Like its 4 letter word cousin “Love”, “Hope” is easily misunderstood.
I acknowledge that it’s impossible to break down such an important subject in a few short paragraphs. However, the idea of hope includes characteristics we don’t often discuss. We prefer a sanitized, unburdensome definition that keeps us in a dreamland of possibility, but ignores the reality of what hope really means. If we want to gain the full measure of what hope promises, we must be willing to admit and accept all that hope demands.
Hope demands absence.
In an age where everything is instantly accessible, it’s hard to fathom this.

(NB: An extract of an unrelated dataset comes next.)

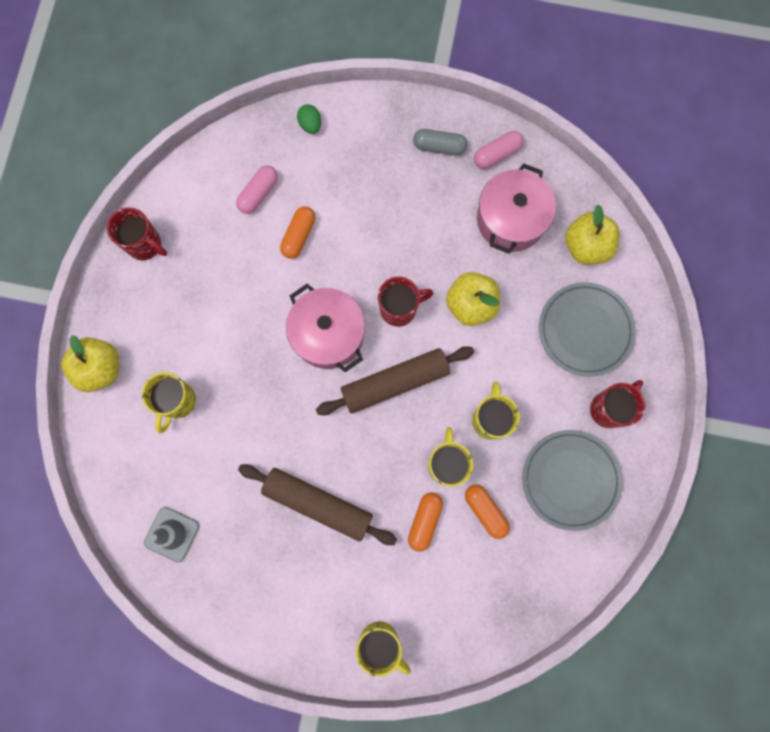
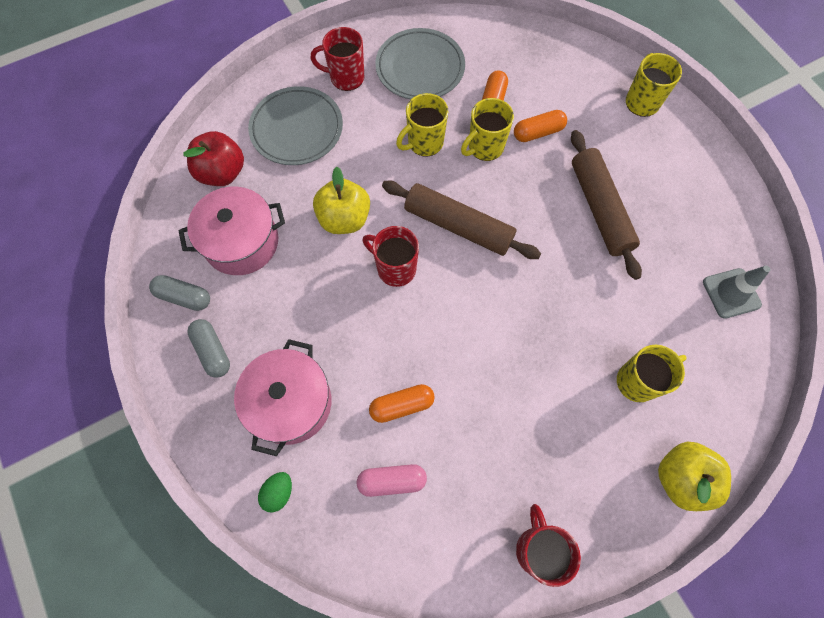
camera: 130 degrees left, 10 degrees down
(328, 334) = (467, 306): pink pot -> pink pot (290, 403)
(497, 154) = (184, 297): pink capsule -> grey capsule
(586, 246) = (222, 173): yellow apple -> red apple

We assume that the simplest way to get something we want is to reach out and take it. However, hope doesn’t operate that way. In order to fully experience life, something must be kept away. If we want to have something, the only way we can truly appreciate it is when we have to wait for it. Hope will not allow itself to be Googled, manufactured, invented, replaced, or in any way, shape or form brought forth before its time. In fact, the very appearance of what we hope for is the end of hope’s existence.
Hope demands pain.
The fitness cliché, “How bad do you want it?” seems relevant here. Hope will not allow us to enjoy blissful anticipation without proving that we are willing to sense the bitterness of loss, the unavoidable tears, the pangs of longing. Pain is the prerequisite to proof that we actually want what we say we want. Otherwise, we’re cheating hope. We’re claiming that something matters, but actually our comfort matters more, and we’ll willingly trade in our hope for the immediate relief. Hope will not allow us the easy road. A true hope will make you ache, make you groan, make you pine away. It’s a sweet sadness, but a sadness nonetheless. Do not confuse it with self-pity, however. The pain that hope demands is one that will never become self-focused. It is always outward. The second that the pain becomes about us, it ceases to be productive.
Hope demands struggle.
To struggle is not the same as to experience pain. To feel pain is to sense the loss, to struggle is to attempt to work through it. Our actions in the midst of hope are the engine behind the power plant of life that must strain to pull every ounce of potential out of resistance. The purpose of our struggle is to make hope into a power source. The irony is that the object of our hope is powerless to do this if we don’t put in the effort ourselves. Even though God himself is the source of our hope, he makes us the catalyst. Hope doesn’t carry its own weight. It requires us to do that.
But this is not a Sisyphean effort we’re asked to undertake. Hope requires absence, pain, and struggle, but along with these things, it also provides security, authority, and a confidence that can be won in no other fashion. Hope will not and can not make us ashamed to be in its employ, given that the nature of it is first divine. Yes, we can cheapen hope if we wish by desiring lesser things, but the quality of our reward, and the resulting life we lead, is directly correlated to the value of that we hope for.
If you hope for something eternal, you will receive eternal benefits.
That begs the question – is what we want truly eternal?
Will the thing we hope for outlive us?
I repeat purely for the sake of emphasis – the quality of our reward, and the resulting life we lead, is directly correlated to the value of what we hope for.
I pray we are hoping for the right things.